You probably want a parallel prefix sum, or some sort of parallel reduction step. It’s a very common opencl operation so you should be able to find plenty of papers and some code for it (ALL the sdk’s will have examples of it).
A search for ‘parallel reduction’ shows a lot of relevant stuff, or try ‘parallel prefix sum’.
Thanks!! I will search for it, the idea would be a kernel to multiply position per position and sum all, am I right? the problem is that a time ago I tried just doing the first part and only that took longer than the hole dot product in the CPU, maybe I made a mistake that time.
Thanks again!!
It’s only worth if if the data is resident on the gpu and staying there within a loop.
From your other posts it looks like you’re moving data to/from the cpu a lot within your main loop: it will be pointless if you’re doing this - and no matter what you do you’ll be massively underutilising any discrete gpu.
I changed the program and I do all the operations in kernels now even the escalar operations. I guess that something that currently I´m not doing but in a better version should be necessary to control the values so if they do not vary more than a tolerance, end the loop (now I´m just runing the loop N times so I don´t need to send data from GPU to CPU and viceversa, except in the begining and end).
I don’t know the best answer, but some of the things i’ve tried:
just hard-code it, that works for some problems …

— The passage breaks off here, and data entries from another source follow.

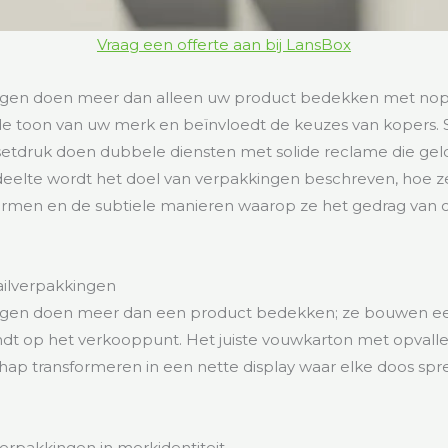
Vraag een offerte aan bij LansBox
gen doen meer dan alleen uw product bedekken met nopp
de toon van uw merk en beïnvloedt de keuzes van kopers.
setdruk doen dubbele diensten met solide reclame die gel
edeelte wordt het doel van verpakkingen beschreven, hoe z
vormen en de subtiele manieren waarop ze het gedrag va
ailverpakkingen
gen doen meer dan een product bedekken; ze bouwen een
ndt op het verkooppunt. Het juiste vouwkarton met opvall
hap transformeren in een nette display waar elke doos sp
verpakkingen in merkidentiteit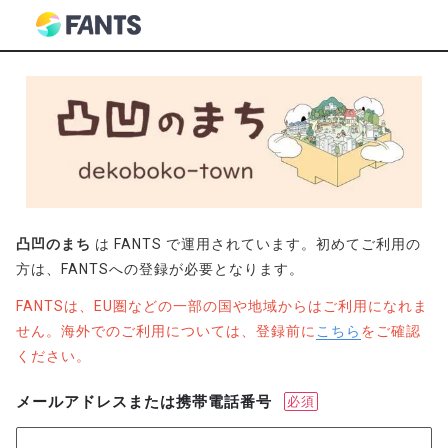
凸凹のまち
は FANTS で運用されています。初めてご利用の
方は、FANTSへの登録が必要となります。
FANTSは、EU圏などの一部の国や地域からはご利用になれま
せん。海外でのご利用については、登録前に
こちら
をご確認
ください。
メールアドレスまたは携帯電話番号
必須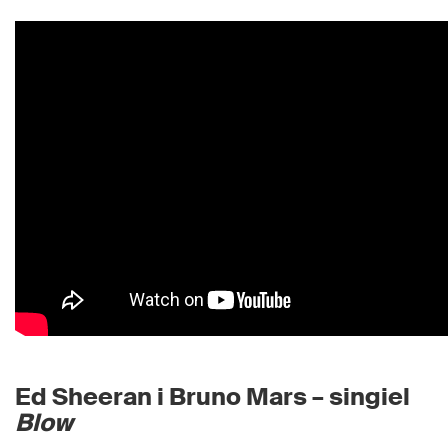
Ed Sheeran i Bruno Mars – singiel
Blow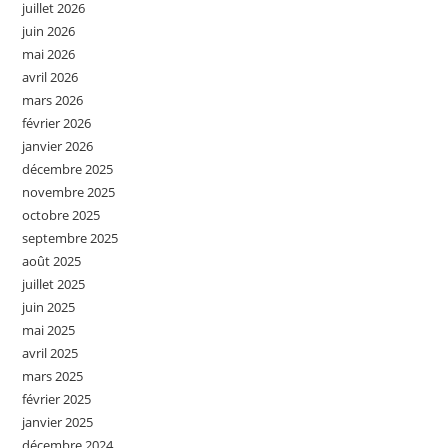
juillet 2026
juin 2026
mai 2026
avril 2026
mars 2026
février 2026
janvier 2026
décembre 2025
novembre 2025
octobre 2025
septembre 2025
août 2025
juillet 2025
juin 2025
mai 2025
avril 2025
mars 2025
février 2025
janvier 2025
décembre 2024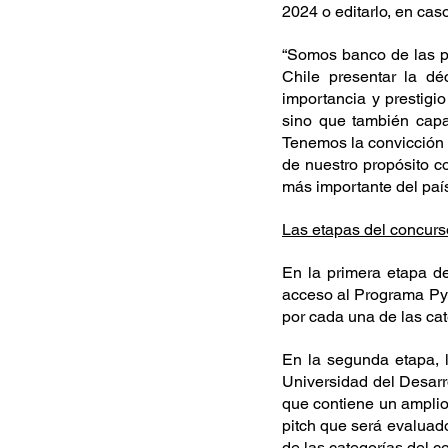
2024 o editarlo, en cas
“Somos banco de las p
Chile presentar la d
importancia y prestigi
sino que también capac
Tenemos la convicción 
de nuestro propósito c
más importante del paí
Las etapas del concurs
En la primera etapa de
acceso al Programa Pyme
por cada una de las cat
En la segunda etapa, l
Universidad del Desarr
que contiene un amplio 
pitch que será evaluado
de las categorías del c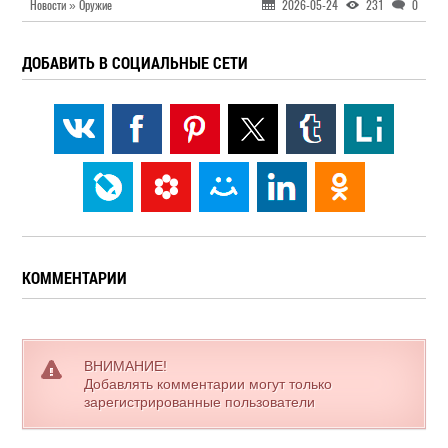
Новости » Оружие
2026-05-24
231
0
ДОБАВИТЬ В СОЦИАЛЬНЫЕ СЕТИ
КОММЕНТАРИИ
ВНИМАНИЕ!
Добавлять комментарии могут только
зарегистрированные пользователи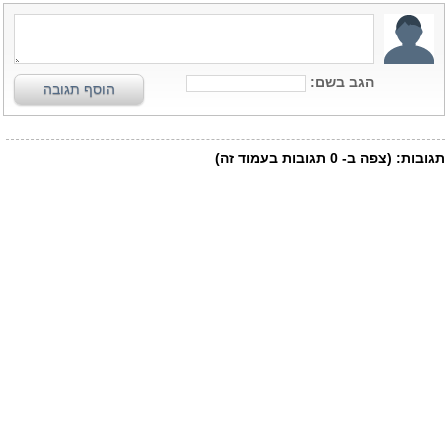
הגב בשם:
הוסף תגובה
תגובות:
(צפה ב-
0
תגובות בעמוד זה)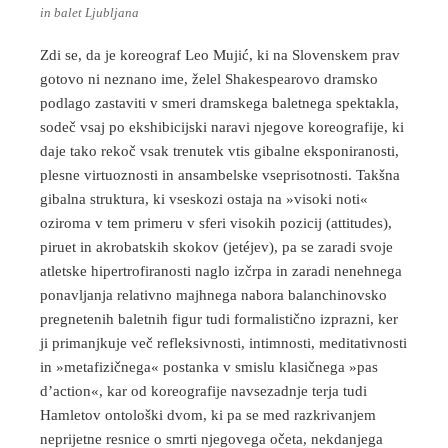
in balet Ljubljana
Zdi se, da je koreograf Leo Mujić, ki na Slovenskem prav
gotovo ni neznano ime, želel Shakespearovo dramsko
podlago zastaviti v smeri dramskega baletnega spektakla,
sodeč vsaj po ekshibicijski naravi njegove koreografije, ki
daje tako rekoč vsak trenutek vtis gibalne eksponiranosti,
plesne virtuoznosti in ansambelske vseprisotnosti. Takšna
gibalna struktura, ki vseskozi ostaja na »visoki noti«
oziroma v tem primeru v sferi visokih pozicij (attitudes),
piruet in akrobatskih skokov (jetéjev), pa se zaradi svoje
atletske hipertrofiranosti naglo izčrpa in zaradi nenehnega
ponavljanja relativno majhnega nabora balanchinovsko
pregnetenih baletnih figur tudi formalistično izprazni, ker
ji primanjkuje več refleksivnosti, intimnosti, meditativnosti
in »metafizičnega« postanka v smislu klasičnega »pas
d’action«, kar od koreografije navsezadnje terja tudi
Hamletov ontološki dvom, ki pa se med razkrivanjem
neprijetne resnice o smrti njegovega očeta, nekdanjega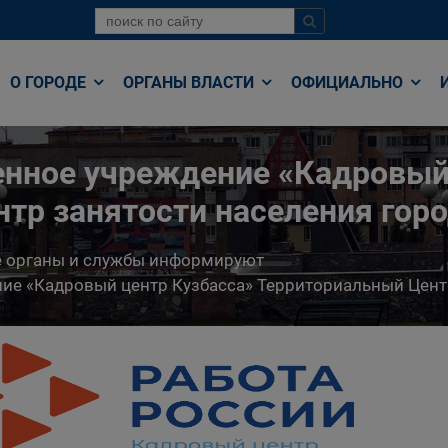
О ГОРОДЕ
ОРГАНЫ ВЛАСТИ
ОФИЦИАЛЬНО
енное учреждение «Кадровый
тр занятости населения гор
е органы и службы информируют
ние «Кадровый центр Кузбасса» Территориальный Цент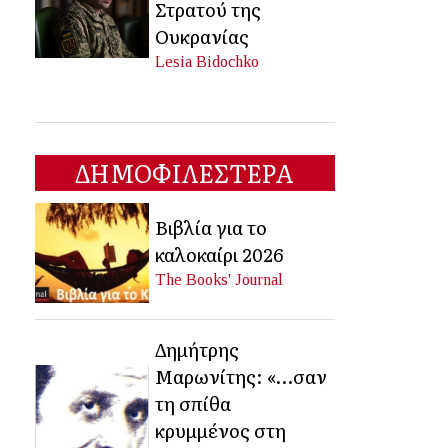
Στρατού της
Ουκρανίας
Lesia Bidochko
ΔΗΜΟΦΙΛΕΣΤΕΡΑ
Βιβλία για το
καλοκαίρι 2026
The Books' Journal
Δημήτρης
Μαρωνίτης: «…σαν
τη σπίθα
κρυμμένος στη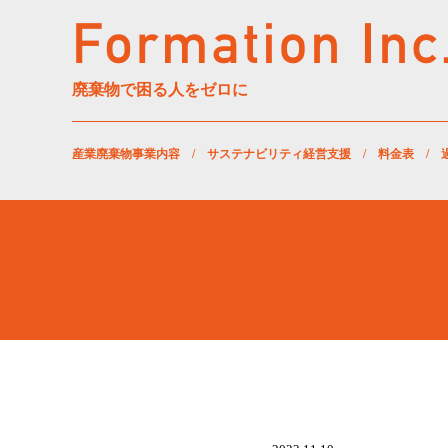
廃棄物で困る人をゼロに
産業廃棄物事業内容
/
サステナビリティ経営支援
/
料金表
/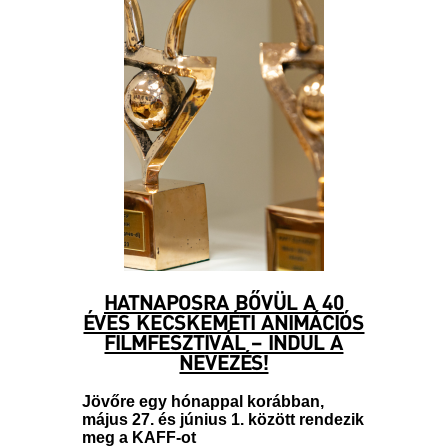
HATNAPOSRA BŐVÜL A 40
ÉVES KECSKEMÉTI ANIMÁCIÓS
FILMFESZTIVÁL – INDUL A
NEVEZÉS!
Jövőre egy hónappal korábban,
május 27. és június 1. között rendezik
meg a KAFF-ot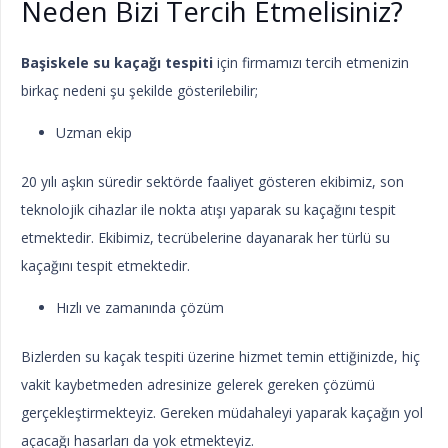
Neden Bizi Tercih Etmelisiniz?
Başiskele su kaçağı tespiti
için firmamızı tercih etmenizin
birkaç nedeni şu şekilde gösterilebilir;
Uzman ekip
20 yılı aşkın süredir sektörde faaliyet gösteren ekibimiz, son
teknolojik cihazlar ile nokta atışı yaparak su kaçağını tespit
etmektedir. Ekibimiz, tecrübelerine dayanarak her türlü su
kaçağını tespit etmektedir.
Hızlı ve zamanında çözüm
Bizlerden su kaçak tespiti üzerine hizmet temin ettiğinizde, hiç
vakit kaybetmeden adresinize gelerek gereken çözümü
gerçekleştirmekteyiz. Gereken müdahaleyi yaparak kaçağın yol
açacağı hasarları da yok etmekteyiz.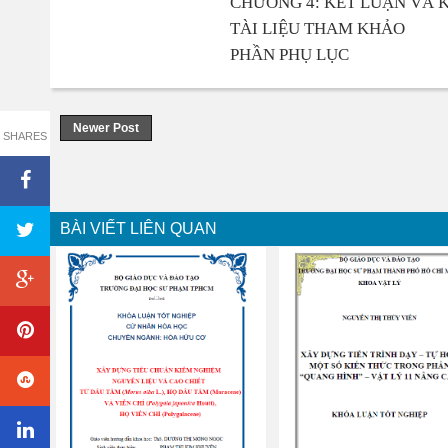
CHƯƠNG 4: KẾT LUẬN VÀ K
TÀI LIỆU THAM KHẢO
PHẦN PHỤ LỤC
Newer Post
SHARES
BÀI VIẾT LIÊN QUAN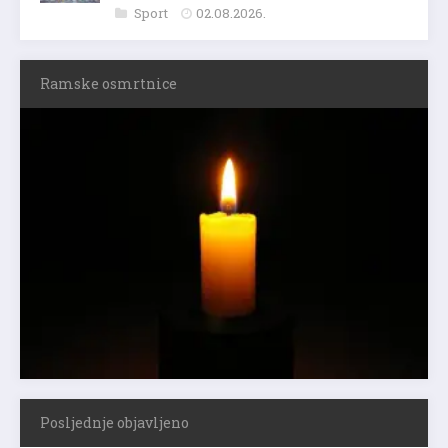
Sport
02.08.2026.
Ramske osmrtnice
Posljednje objavljeno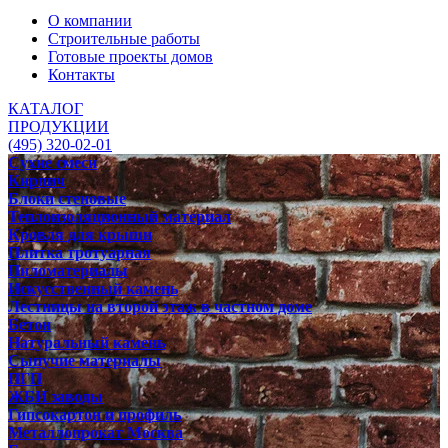
О компании
Строительные работы
Готовые проекты домов
Контакты
КАТАЛОГ
ПРОДУКЦИИ
(495) 320-02-01
Сухие смеси
Кирпич
Блоки стеновые
Теплоизоляционный материал
Кровля для крыши
Плитка тротуарная
Пиломатериалы
Искусственный камень
Лестницы на второй этаж в частном доме
Бетон
Натуральный камень
Сыпучие материалы
ПГП
ЖБИ заводы
Гипсокартон и профиль
Металлопрокат Москва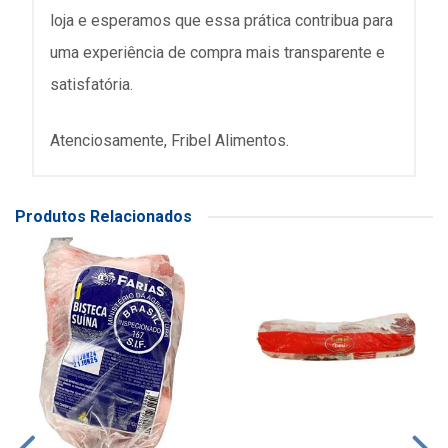
loja e esperamos que essa prática contribua para
uma experiência de compra mais transparente e
satisfatória.
Atenciosamente, Fribel Alimentos.
Produtos Relacionados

a) perform a reduction of termination state checking on the gpu, and put it in a small buffer, which can then be read by the cpu quickly.
b) batch up a bunch of loops at a go, so this check isn’t done too often.
c) copy the small state buffer to another on the gpu, then read it synchronously on the cpu, but read it using a separate queue and wait for it on another thread, thus avoiding a synchronous device-stalling round-trip to check the state.